Cloudability’s Rightsizing Recommendations allow you to optimize cost by building and scaling your cloud infrastructure tightly around your needs. Since cloud vendors bill you for services you provision rather than what you consume, underutilized resources will cause you to incur excessive spend that you can avoid by moving to resources that better match your environment. We provide a time trend of the utilization metrics per resource so you can evaluate our recommendations and take the action that best suits your resource demands. We’ll also show you multiple scenarios with associated risk and savings to arm you with data to make the rightsizing decisions. We’ll walk through the Rightsizing Recommendations feature starting with the overview page.
On the main table for EC2 and EBS, we display resources sorted by Savings 10 Days. For each resource, in addition to resource and account information, you’ll see the Current resource type and its associated Idle Score . Note that Cost (Total) 10 Days shows your spend  over the time period, which potentially includes RI’s and Spot. Next we’ll show you our top Recommendation:
- Rightsize - resize to the New resource type
- Terminate - the resource is predominantly idle
- Autoscale - set up autoscaling for the resource
- No Action - do not take any action on the resource at this time
- Missing Permissions - ensure your policy is up to date with the latest permissions
Export overview table to see additional details
Additional details for all resources are available via export on the main page. On the spreadsheet you can find Account ID, Availability Zone, and Operating System as well as the Effective Rate for the current and new resource type. Tags available per resource are present as well.
Exports show the top 5 recommendations per resource with default preferences. If you need to adjust default preferences, you will need to use the API and do the filtering client-side. The key to the export is that resources are grouped by Resource ID and ranked by Recommendation Order ascending.
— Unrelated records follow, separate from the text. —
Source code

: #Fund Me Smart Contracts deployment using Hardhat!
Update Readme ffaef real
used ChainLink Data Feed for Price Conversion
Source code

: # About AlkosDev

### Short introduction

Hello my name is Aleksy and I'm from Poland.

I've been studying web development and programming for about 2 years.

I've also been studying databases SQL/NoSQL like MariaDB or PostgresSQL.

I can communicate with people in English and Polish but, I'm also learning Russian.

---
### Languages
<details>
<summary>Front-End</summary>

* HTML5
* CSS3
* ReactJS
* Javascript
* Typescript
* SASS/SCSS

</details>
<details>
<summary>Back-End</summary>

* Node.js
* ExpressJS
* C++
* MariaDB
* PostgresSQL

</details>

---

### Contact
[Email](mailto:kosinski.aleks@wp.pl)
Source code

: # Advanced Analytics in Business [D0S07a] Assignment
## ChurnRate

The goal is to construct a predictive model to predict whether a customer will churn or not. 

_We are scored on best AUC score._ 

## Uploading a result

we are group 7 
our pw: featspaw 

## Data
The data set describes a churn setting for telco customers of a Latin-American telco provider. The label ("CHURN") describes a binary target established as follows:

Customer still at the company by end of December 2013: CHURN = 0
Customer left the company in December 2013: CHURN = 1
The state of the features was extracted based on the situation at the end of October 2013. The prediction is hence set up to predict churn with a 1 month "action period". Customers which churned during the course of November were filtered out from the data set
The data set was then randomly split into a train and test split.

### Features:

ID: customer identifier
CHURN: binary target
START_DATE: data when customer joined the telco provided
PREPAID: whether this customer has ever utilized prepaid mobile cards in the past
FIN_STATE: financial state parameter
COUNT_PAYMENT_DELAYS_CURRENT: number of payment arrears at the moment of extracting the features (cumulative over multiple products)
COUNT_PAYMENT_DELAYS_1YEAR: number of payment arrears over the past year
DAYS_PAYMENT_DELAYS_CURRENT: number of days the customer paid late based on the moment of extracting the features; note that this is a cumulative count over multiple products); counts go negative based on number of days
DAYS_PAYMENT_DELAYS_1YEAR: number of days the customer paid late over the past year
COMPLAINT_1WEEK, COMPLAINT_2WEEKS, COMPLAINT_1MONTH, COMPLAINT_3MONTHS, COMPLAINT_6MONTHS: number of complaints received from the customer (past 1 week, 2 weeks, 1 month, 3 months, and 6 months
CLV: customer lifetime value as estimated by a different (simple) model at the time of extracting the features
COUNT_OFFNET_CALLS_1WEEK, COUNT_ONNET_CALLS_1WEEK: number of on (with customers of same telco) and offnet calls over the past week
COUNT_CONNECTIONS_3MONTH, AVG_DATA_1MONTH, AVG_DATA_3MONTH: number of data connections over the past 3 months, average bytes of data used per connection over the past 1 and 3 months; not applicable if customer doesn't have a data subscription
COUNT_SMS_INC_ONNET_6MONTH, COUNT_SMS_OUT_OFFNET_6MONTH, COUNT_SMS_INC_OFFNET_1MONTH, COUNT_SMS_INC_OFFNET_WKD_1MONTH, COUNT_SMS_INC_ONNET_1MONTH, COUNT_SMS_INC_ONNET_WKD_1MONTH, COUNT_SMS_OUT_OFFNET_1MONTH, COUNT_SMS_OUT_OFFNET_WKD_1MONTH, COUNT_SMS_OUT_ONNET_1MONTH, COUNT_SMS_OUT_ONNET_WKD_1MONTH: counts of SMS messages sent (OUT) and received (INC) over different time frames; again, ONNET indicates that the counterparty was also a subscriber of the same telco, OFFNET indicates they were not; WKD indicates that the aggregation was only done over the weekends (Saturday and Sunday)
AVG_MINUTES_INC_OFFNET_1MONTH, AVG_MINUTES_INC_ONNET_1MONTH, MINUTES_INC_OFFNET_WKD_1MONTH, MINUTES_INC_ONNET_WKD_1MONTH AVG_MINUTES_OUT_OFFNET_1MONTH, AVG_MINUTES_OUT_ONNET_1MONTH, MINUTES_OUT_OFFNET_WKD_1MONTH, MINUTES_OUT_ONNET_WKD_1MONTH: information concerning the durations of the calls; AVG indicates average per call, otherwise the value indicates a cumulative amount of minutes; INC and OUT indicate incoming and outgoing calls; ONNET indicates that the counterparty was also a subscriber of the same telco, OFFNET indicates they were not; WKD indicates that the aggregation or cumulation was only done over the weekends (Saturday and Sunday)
When you select Details for a resource, you’ll see time trends for utilization metrics relevant to each service. For EC2, for example, we plot CPU (%), Network (Mbps), Disk (MB/S), and Memory (%) over the past 10 days. Ten days captures the most recent performance trends and is more predictive of future resource use. We use maximum values to ensure when we model the recommendations that we’ve taken into account peak utilization, crucial to determine viable sizes for the recommendations.
On the details page, we display the top recommendations above the utilization metrics charts. For each recommendation option selected, we’ll show the capacity of the recommended resource (relative to the capacity of the original resource) as a yellow-dashed line on the chart for each metric. Select additional Recommendations options to model against actual utilization over the past ten days.
The metric maximums previously mentioned ensure that we show the peak of the resource’s utilization. Relying on averages may result in ‘clipping’ if you move your workload to an instance that does not have the capacity you’ll need.
Our rightsizing recommendations give you the opportunity to balance risk versus savings, where risk measures the likelihood of resource ‘clipping.’ We arrange the recommendations from left to right, with the left-most option being the top recommendation -- the highest savings option in the lowest risk category. We’ll model for you additional recommendations which will return a higher savings, though with a higher risk. As you move right through the recommendation options, we’ll show highest savings in higher risk categories before returning to lower risk, second highest savings options.
How are the recommendations calculated?
To arm your teams to action the rightsizing recommendations, let’s review how we calculate each of the recommendations. For any particular resource, we first find all candidate recommendations. With an EC2 instance, for example, this would include all instance types that are available for the particular Region and OS used in the original workflow. We then limit the candidate set to those which have a lower On-Demand price relative to the effective rate paid over the prior ten days (this would potentially include savings from RI’s and Spot).
We then use proprietary algorithms to model the performance of the existing workload on each element in the candidate set of recommendations, looking at key performance characteristics as well as theoretical and empirical performance limits. Our algorithms return a ranked list of recommendations, with explicit scores for both Savings and Risk, so that you can run your infrastructure with maximum efficiency.
Note that for EC2, we use baseline performance for burstable resources (e.g. T2 instance types) and do not account for the burst in determining the recommendations. When we recommend that you move an EC2 instance type to an instance with no local storage, we incorporate into the recommendation that you add EBS, and account for both in the savings. Lastly, EC2 Network and Disk throughput we approximate since AWS does not report maximum theoretical values.
 Idle Score for EC2 is the time spent below 2% CPU, on a scale of 1-100. Idle Score for EBS is percent of hours with zero IOPS.
 Spend is instance usage spend for EC2 and RDS, Redshift excludes data transfer, and S3 and EBS are GB Months.